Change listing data
---*---

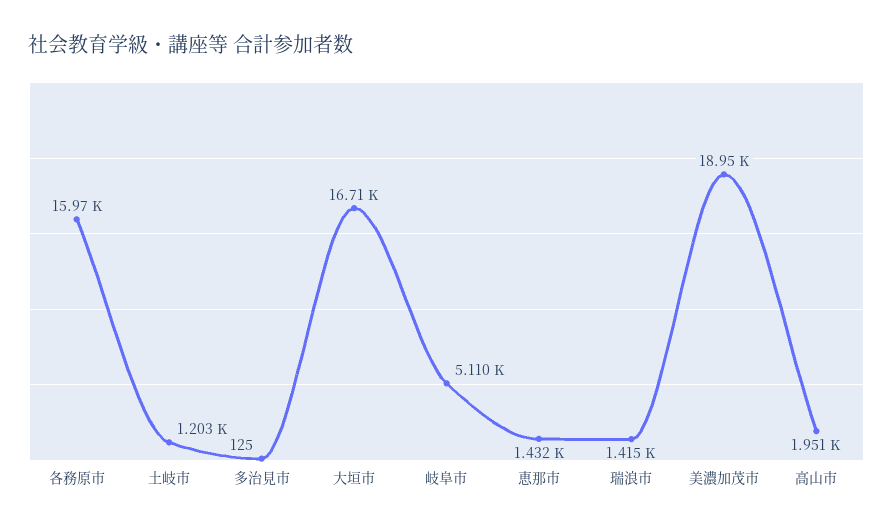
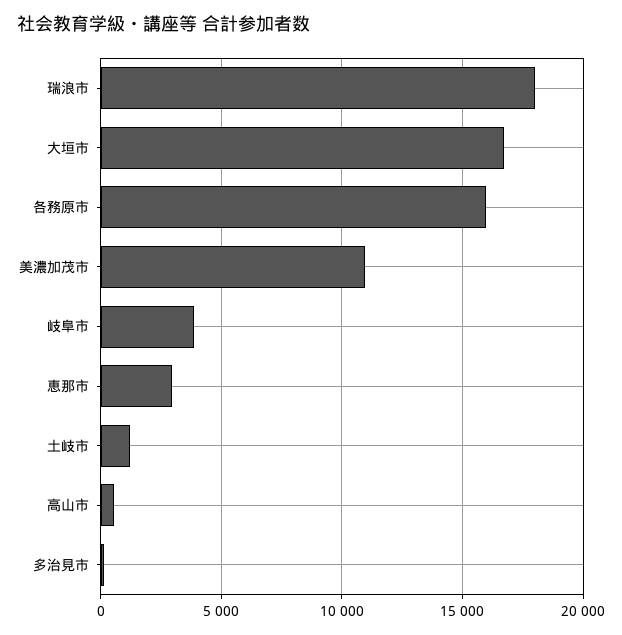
  {
    "各務原市": 15970,
    "土岐市": 1203,
    "多治見市": 125,
    "大垣市": 16710,
-   "岐阜市": 5110,
+   "岐阜市": 4000,
-   "恵那市": 1432,
+   "恵那市": 3000,
-   "瑞浪市": 1415,
+   "瑞浪市": 18000,
-   "美濃加茂市": 18950,
+   "美濃加茂市": 11000,
-   "高山市": 1951
+   "高山市": 500
  }

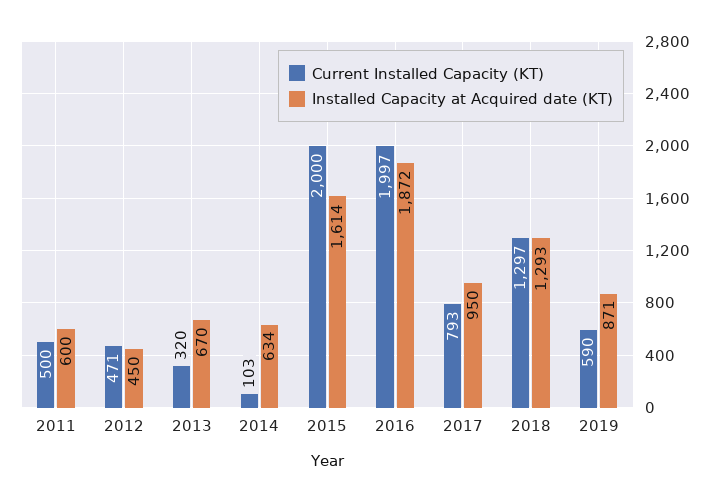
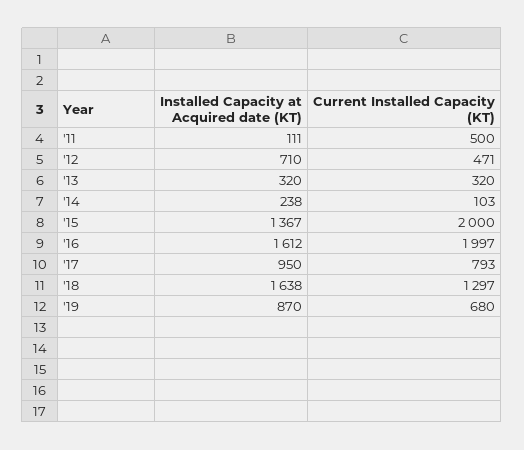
  {
    "Current Installed Capacity (KT)": {
      "2011": 500,
      "2012": 471,
      "2013": 320,
      "2014": 103,
      "2015": 2000,
      "2016": 1997,
      "2017": 793,
      "2018": 1297,
-     "2019": 590
+     "2019": 680
    },
    "Installed Capacity at Acquired date (KT)": {
-     "2011": 600,
+     "2011": 111,
-     "2012": 450,
+     "2012": 710,
-     "2013": 670,
+     "2013": 320,
-     "2014": 634,
+     "2014": 238,
-     "2015": 1614,
+     "2015": 1367,
-     "2016": 1872,
+     "2016": 1612,
      "2017": 950,
-     "2018": 1293,
+     "2018": 1638,
-     "2019": 871
+     "2019": 870
    }
  }

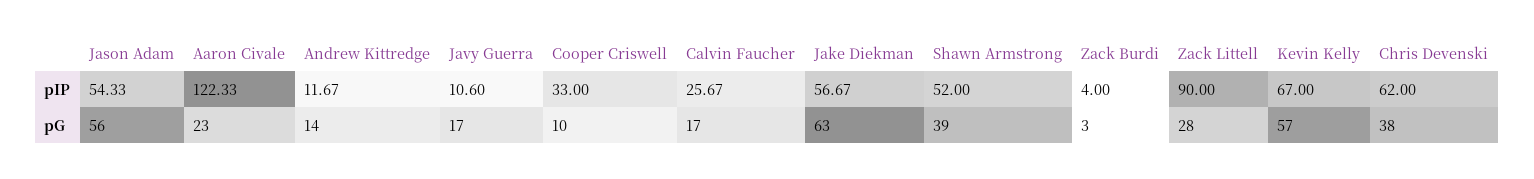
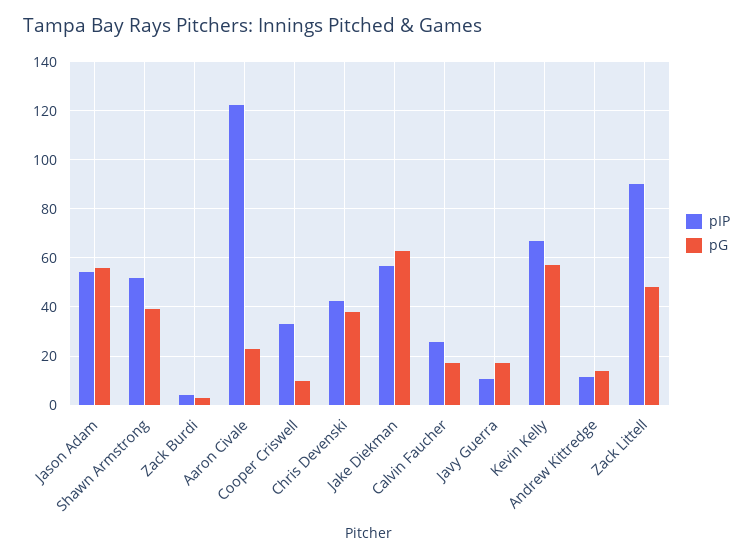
  {
    "pIP": {
      "Jason Adam": 54.33,
      "Aaron Civale": 122.33,
      "Andrew Kittredge": 11.67,
      "Javy Guerra": 10.6,
      "Cooper Criswell": 33,
      "Calvin Faucher": 25.67,
      "Jake Diekman": 56.67,
      "Shawn Armstrong": 52,
      "Zack Burdi": 4,
      "Zack Littell": 90,
      "Kevin Kelly": 67,
-     "Chris Devenski": 62
+     "Chris Devenski": 42.5
    },
    "pG": {
      "Jason Adam": 56,
      "Aaron Civale": 23,
      "Andrew Kittredge": 14,
      "Javy Guerra": 17,
      "Cooper Criswell": 10,
      "Calvin Faucher": 17,
      "Jake Diekman": 63,
      "Shawn Armstrong": 39,
      "Zack Burdi": 3,
-     "Zack Littell": 28,
+     "Zack Littell": 47.5,
      "Kevin Kelly": 57,
      "Chris Devenski": 38
    }
  }

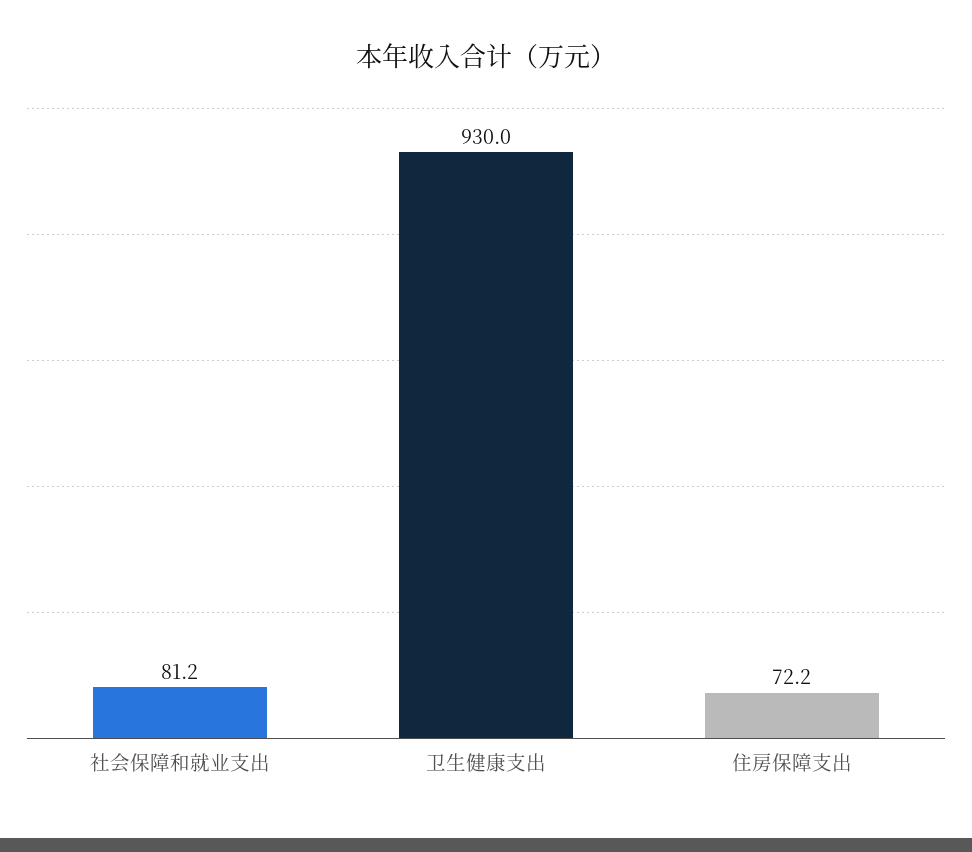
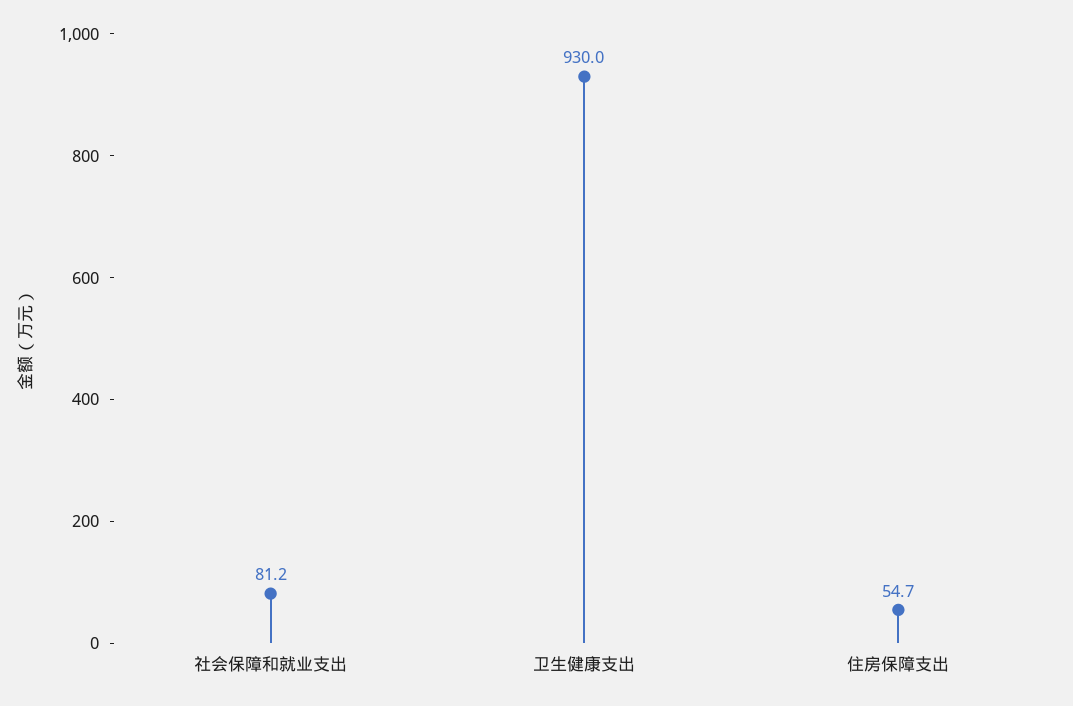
  {
    "社会保障和就业支出": 81.2,
    "卫生健康支出": 930,
-   "住房保障支出": 72.2
+   "住房保障支出": 54.7
  }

---*---

## Your task
Only the lines containing the word "Kittredge" should be returned from the data above.

## Solution
      "Andrew Kittredge": 11.67,
      "Andrew Kittredge": 14,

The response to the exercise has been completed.